Bill higher than expected
Symptoms: GPU costs are higher than anticipated, especially during low-traffic periods.
Solutions:
- Raise concurrency target to squeeze more throughput from each replica.
- Monitor p95 latency as you raise concurrency — if latency stays stable, keep raising; if it rises sharply, you’ve gone too far.
- Enable scale-to-zero (min replicas = 0) for intermittent workloads.
- Review your traffic patterns and adjust settings accordingly — see Traffic patterns.
Cold starts taking too long
Symptoms: First request after scale-from-zero takes several minutes.
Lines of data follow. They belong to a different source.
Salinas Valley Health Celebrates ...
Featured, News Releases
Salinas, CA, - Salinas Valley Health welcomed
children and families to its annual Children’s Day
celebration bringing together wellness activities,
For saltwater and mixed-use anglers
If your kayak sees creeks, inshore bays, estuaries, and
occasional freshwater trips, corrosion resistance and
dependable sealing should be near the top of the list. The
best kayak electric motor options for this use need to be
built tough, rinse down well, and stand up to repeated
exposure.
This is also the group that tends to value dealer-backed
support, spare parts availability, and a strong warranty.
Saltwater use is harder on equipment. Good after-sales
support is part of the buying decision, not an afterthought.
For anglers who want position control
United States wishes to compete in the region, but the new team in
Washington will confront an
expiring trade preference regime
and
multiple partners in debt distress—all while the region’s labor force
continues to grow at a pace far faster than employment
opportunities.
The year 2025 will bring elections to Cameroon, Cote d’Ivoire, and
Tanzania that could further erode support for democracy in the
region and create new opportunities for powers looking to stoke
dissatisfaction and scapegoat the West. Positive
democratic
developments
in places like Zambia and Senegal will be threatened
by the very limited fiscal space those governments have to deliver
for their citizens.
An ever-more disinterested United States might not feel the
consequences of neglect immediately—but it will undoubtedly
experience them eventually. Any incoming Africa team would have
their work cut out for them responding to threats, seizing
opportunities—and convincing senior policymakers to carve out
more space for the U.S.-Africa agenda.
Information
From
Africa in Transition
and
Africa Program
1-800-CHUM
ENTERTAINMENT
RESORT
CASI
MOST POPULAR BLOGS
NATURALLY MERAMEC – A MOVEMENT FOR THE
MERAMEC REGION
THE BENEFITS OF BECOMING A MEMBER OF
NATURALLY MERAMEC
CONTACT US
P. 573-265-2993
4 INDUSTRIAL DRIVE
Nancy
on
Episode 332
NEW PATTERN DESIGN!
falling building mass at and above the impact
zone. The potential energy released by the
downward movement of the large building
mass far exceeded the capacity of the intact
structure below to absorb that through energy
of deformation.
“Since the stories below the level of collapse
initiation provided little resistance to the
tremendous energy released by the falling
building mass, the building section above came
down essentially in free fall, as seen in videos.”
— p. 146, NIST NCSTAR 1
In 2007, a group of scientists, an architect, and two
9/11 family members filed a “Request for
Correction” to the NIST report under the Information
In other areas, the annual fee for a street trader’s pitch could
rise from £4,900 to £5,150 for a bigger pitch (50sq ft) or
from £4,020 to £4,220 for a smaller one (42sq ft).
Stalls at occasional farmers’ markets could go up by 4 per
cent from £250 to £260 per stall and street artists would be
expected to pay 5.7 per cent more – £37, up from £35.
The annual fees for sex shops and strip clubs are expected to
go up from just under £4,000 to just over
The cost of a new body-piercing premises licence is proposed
Logs show extended time in model loading or container initialization.
Causes:
- Large model weights (10s–100s of GB)
- Slow network downloads from model registries
- Heavy initialization code in
load() method
Solutions:
- Look for “streaming-enabled image” in logs — this confirms image streaming is active.
- Keep
min_replica ≥ 1 to avoid cold starts entirely.
- Pre-warm before expected traffic spikes using the autoscaling API.
See Cold starts for detailed optimization strategies.
Development deployment won’t scale
Symptoms: Development deployment stays at 1 replica regardless of traffic. Can’t change autoscaling settings.
Cause: Development deployments have fixed autoscaling settings that cannot be modified. Max replicas is locked at 1.
Solution: Promote to a production deployment to enable full autoscaling. Development deployments are optimized for iteration with live reload, not traffic handling.
See Development deployments for the fixed settings.
Not sure which traffic pattern I have
Symptoms: Unsure how to configure autoscaling because traffic behavior is unclear.
Solution:
- Go to your model’s Metrics tab in the Baseten dashboard.
- Look at Inference volume and Replicas over the past week.
- Identify your pattern:
| You see… | Pattern | Key settings to adjust |
|---|
| Frequent small spikes returning to baseline | Noisy/jittery | Longer autoscaling window |
| Sharp jumps that stay high | Bursty | Short window, long delay, lower utilization |
| Long flat periods with occasional bursts | Batch/scheduled | Scale-to-zero, pre-warming |
| Gradual rises and falls | Smooth/steady | Higher utilization is safe |
See Traffic patterns for detailed recommendations.
Symptoms: Either unexpectedly high costs OR high latency despite having replicas available.
Diagnosis:
- Too low (common): Running many more replicas than needed. Default of 1 is conservative but expensive.
- Too high: Requests queue at replicas, causing latency even when replica count looks healthy.
Solutions:
- Benchmark your model to find actual throughput capacity.
- Use starting points by model type:
| Model type | Starting concurrency |
|---|
| Standard Truss | 1 |
| vLLM / LLM inference | 32–128 |
| Text embeddings (TEI) | 32 |
| Image generation (SDXL) | 1 |
- Gradually increase while monitoring p95 latency — stop when latency rises sharply.
See Concurrency target for full guidance.